> Task details:
Though the entries contain pictures, the copy you make should hold only the rest, exactly as written.

*** Block opens ***

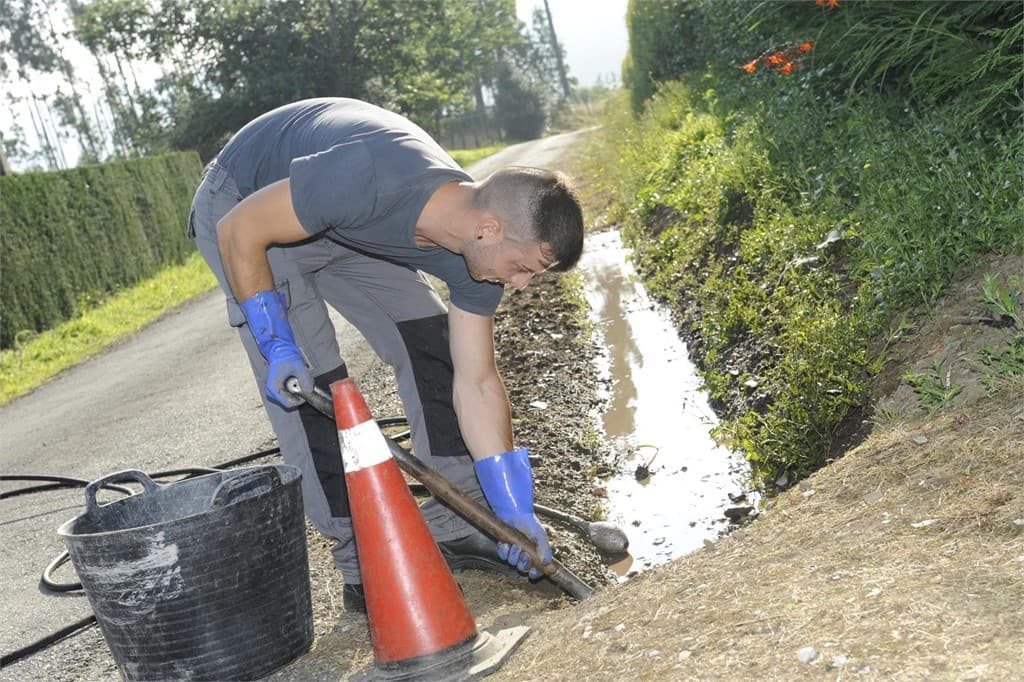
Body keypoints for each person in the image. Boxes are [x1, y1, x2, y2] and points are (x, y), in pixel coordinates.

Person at [188, 97, 585, 613]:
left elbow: (478, 382)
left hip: (344, 223)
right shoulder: (369, 176)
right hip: (249, 206)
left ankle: (458, 521)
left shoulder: (475, 257)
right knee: (316, 388)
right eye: (523, 266)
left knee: (432, 345)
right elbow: (240, 230)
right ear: (487, 229)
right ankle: (362, 561)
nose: (520, 282)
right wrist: (276, 342)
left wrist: (512, 508)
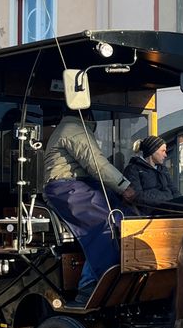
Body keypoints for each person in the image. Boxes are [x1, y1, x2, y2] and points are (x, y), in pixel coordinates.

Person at [43, 114, 137, 305]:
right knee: (105, 224)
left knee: (129, 218)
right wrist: (123, 185)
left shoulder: (75, 128)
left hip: (81, 185)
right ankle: (90, 283)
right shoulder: (73, 129)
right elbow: (96, 163)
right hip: (67, 188)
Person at [124, 135, 183, 208]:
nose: (165, 155)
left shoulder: (162, 169)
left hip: (168, 205)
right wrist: (166, 197)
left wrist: (180, 202)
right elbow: (136, 195)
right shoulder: (133, 169)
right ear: (153, 151)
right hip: (152, 209)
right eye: (163, 151)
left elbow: (173, 189)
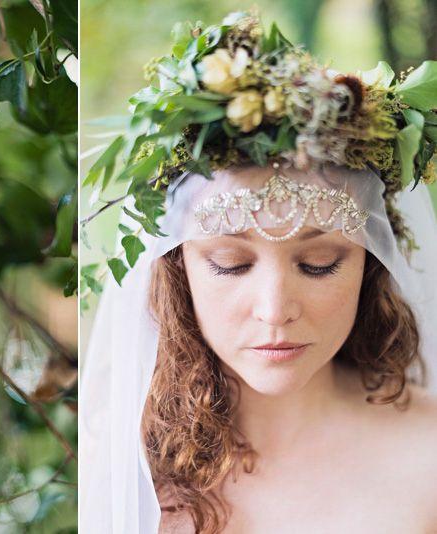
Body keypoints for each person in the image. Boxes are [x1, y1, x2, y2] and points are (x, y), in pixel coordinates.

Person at [79, 11, 437, 534]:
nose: (274, 310)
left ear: (370, 265)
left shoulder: (428, 454)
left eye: (319, 264)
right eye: (230, 264)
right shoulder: (119, 466)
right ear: (180, 271)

*** Block closes ***

> Task response:
Body keypoints for each person in the image. Boxes are [x1, y1, x2, y2] and points are (x, y), in pixel coordinates.

Person at [188, 97, 585, 613]:
left elbow: (478, 382)
left hip: (344, 223)
right shoulder: (369, 176)
right hip: (249, 206)
left ankle: (458, 521)
left shoulder: (475, 257)
right knee: (316, 388)
right eye: (523, 266)
left knee: (432, 345)
right elbow: (240, 230)
right ear: (487, 229)
right ankle: (362, 561)
nose: (520, 282)
right wrist: (276, 342)
left wrist: (512, 508)
Body keypoints for each person in the image. Boxes are [x1, y1, x2, y2] and points are (x, y), in pixel coordinates.

Person at [43, 114, 137, 305]:
right knee: (105, 224)
left knee: (129, 218)
right wrist: (123, 185)
left shoulder: (75, 128)
left hip: (81, 185)
right ankle: (90, 283)
right shoulder: (73, 129)
right elbow: (96, 163)
right hip: (67, 188)
Person at [124, 135, 183, 208]:
nose: (165, 155)
left shoulder: (162, 169)
left hip: (168, 205)
right wrist: (166, 197)
left wrist: (180, 202)
right elbow: (136, 195)
right shoulder: (133, 169)
right ear: (153, 151)
right hip: (152, 209)
right eye: (163, 151)
left elbow: (173, 189)
Body keypoints for each person in the image. Boxes are [x1, y1, x2, y2] and points are (x, y), in pixel coordinates.

Person at [79, 11, 437, 534]:
nose: (274, 310)
left ear: (370, 265)
left shoulder: (428, 454)
left eye: (319, 264)
right eye: (230, 264)
right shoulder: (119, 466)
right ear: (180, 271)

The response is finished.